I think this is really talking about an orthogonal sort of scaling to what you're looking at. Yes, given sufficiently balanced traffic patterns, spanner can serve essentially arbitrary load. If I understand correctly, this article is proposing that most of the work of transaction processing can be done in a layer that's not affinitized, and only do the bare minimum in the key order affinitized server that is responsible for enforcing consistent ordering. This way, single key ranges can handle significantly greater load than they otherwise could, and load from read only calls can be entirely offloaded.

danpalmer · 2025-01-31T05:01:04 1738299664

Maybe, but I think that's just a function of where you draw the database boundary. My naive (external to Google) understanding of Spanner is that it probably is drawn to include these sorts of things, and similarly FoundationDB's internal architecture looks a bit like this setup.

I think perhaps the view of a database being a single server codebase like this is a bit naive. When you read about how Meta deploy MySQL for example, it's a whole service ecosystem that provides different levels of caching, replication, etc, to create a database at a higher level of abstraction that provides the necessary properties. FoundationDB is similarly better viewed as a set of microservices. When you architect a database like that it is possible to achieve these things, but that doesn't seem to be a new idea, that seems to be just how it has been done in the industry for a while now. The article isn't entirely clear on whether they realise this or are proposing something new.

jburbank · 2025-01-30T23:31:02 1738279862

Spanner really can. It has its own quirks, but I've enjoyed working with it.

theLiminator · 2025-01-31T00:54:47 1738284887

I'm really curious about the capabilities of https://cedardb.com/ they claim that they can make a single DB that does both OLTP and OLAP. It's basically the production version of umbra.

tomrod · 2025-01-31T01:36:42 1738287402

They seem to be missing a pricing page (or pricing information of any kind) as well as how to actually purchase the product.

vsipuli · 2025-01-31T03:47:39 1738295259

How does this compare to Amazon Aurora DSQL (https://aws.amazon.com/rds/aurora/dsql/)?

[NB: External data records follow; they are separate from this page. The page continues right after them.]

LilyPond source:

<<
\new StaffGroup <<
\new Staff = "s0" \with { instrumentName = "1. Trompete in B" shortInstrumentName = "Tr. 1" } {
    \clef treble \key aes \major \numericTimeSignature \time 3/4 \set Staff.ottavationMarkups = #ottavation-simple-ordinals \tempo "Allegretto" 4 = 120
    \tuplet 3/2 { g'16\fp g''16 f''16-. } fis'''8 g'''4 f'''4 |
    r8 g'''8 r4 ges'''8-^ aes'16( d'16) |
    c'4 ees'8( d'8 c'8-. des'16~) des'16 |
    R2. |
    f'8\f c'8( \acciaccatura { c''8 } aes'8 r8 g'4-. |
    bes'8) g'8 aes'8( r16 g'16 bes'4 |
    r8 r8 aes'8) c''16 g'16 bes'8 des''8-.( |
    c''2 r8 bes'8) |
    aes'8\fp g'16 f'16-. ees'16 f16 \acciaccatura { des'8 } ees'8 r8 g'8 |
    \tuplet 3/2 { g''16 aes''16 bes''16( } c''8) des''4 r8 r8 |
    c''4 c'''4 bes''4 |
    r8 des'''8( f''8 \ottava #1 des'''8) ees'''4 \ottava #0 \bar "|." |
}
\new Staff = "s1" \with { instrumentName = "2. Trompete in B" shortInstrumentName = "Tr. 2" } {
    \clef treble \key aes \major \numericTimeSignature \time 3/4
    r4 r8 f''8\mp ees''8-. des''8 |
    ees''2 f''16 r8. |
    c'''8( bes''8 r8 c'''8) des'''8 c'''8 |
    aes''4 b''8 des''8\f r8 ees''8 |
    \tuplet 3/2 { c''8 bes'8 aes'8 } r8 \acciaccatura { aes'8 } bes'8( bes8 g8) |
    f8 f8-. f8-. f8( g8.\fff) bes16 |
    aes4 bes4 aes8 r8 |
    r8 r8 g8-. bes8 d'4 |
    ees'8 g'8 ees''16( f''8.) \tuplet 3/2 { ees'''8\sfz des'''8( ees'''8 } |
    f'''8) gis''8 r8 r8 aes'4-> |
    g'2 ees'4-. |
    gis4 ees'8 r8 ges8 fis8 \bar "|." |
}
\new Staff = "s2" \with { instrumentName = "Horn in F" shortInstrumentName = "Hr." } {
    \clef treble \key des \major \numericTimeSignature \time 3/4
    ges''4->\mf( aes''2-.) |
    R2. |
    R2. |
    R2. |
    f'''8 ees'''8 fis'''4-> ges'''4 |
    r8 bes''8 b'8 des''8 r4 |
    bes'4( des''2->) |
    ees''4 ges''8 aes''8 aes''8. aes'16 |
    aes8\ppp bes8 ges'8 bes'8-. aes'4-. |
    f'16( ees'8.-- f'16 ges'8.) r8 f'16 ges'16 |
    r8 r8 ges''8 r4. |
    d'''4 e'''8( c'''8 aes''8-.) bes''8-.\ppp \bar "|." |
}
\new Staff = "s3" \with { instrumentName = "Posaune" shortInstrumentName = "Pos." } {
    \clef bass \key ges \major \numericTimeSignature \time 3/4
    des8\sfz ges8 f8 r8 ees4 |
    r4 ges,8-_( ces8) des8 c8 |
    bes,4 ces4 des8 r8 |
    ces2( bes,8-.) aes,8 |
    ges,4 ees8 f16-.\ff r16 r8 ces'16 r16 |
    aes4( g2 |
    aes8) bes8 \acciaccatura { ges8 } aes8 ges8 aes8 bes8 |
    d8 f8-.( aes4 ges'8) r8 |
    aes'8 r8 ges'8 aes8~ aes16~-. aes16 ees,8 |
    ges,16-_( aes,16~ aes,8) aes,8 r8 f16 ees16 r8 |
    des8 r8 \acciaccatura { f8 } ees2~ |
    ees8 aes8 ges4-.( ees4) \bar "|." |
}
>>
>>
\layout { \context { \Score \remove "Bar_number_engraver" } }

solatic · 2025-01-31T13:12:50 1738329170

Database design fundamentally trades off the speed of acknowledging writes with durability/availability (these are the same thing at scale) guarantees. If you need to guarantee that a change has been replicated globally then you cannot acknowledge the write as quickly as if you have a single control server with no need for persistence.

"Scalable"? Needs more context please. Scalable how? And what are you willing to compromise on for that scale?

honestSysAdmin · 2025-01-30T17:50:52 1738259452

I could be wrong here, I'm not an expert with databases, but I believe -- this is a belief, please help me disconfirm it if you think it is wrong -- that CitusDB's approach that shards Postgres across redundant mirrors, should successfully scale horizontally for OLTP without sacrificing consistency.

AlexB138 · 2025-01-30T18:52:38 1738263158

Citus still has a centralized coordinator that all requests go through to be routed to their shard, or at least it did several years ago when I last ran it in production. It definitely scales further than single instances, but it's not a magic bullet.

dangoodmanUT · 2025-01-30T18:16:14 1738260974

Others can do it too: Spanner, FoundationDB. SI just has generally better performance because there is less to check, and you can always opt-in to row locking if you need (because of write-write conflicts)

teekert · 2025-01-31T10:14:53 1738318493

Ah yes, not the One Laptop Child Per, as I'm typing it, I see my error. This is some DeepSeek level reasoning right here.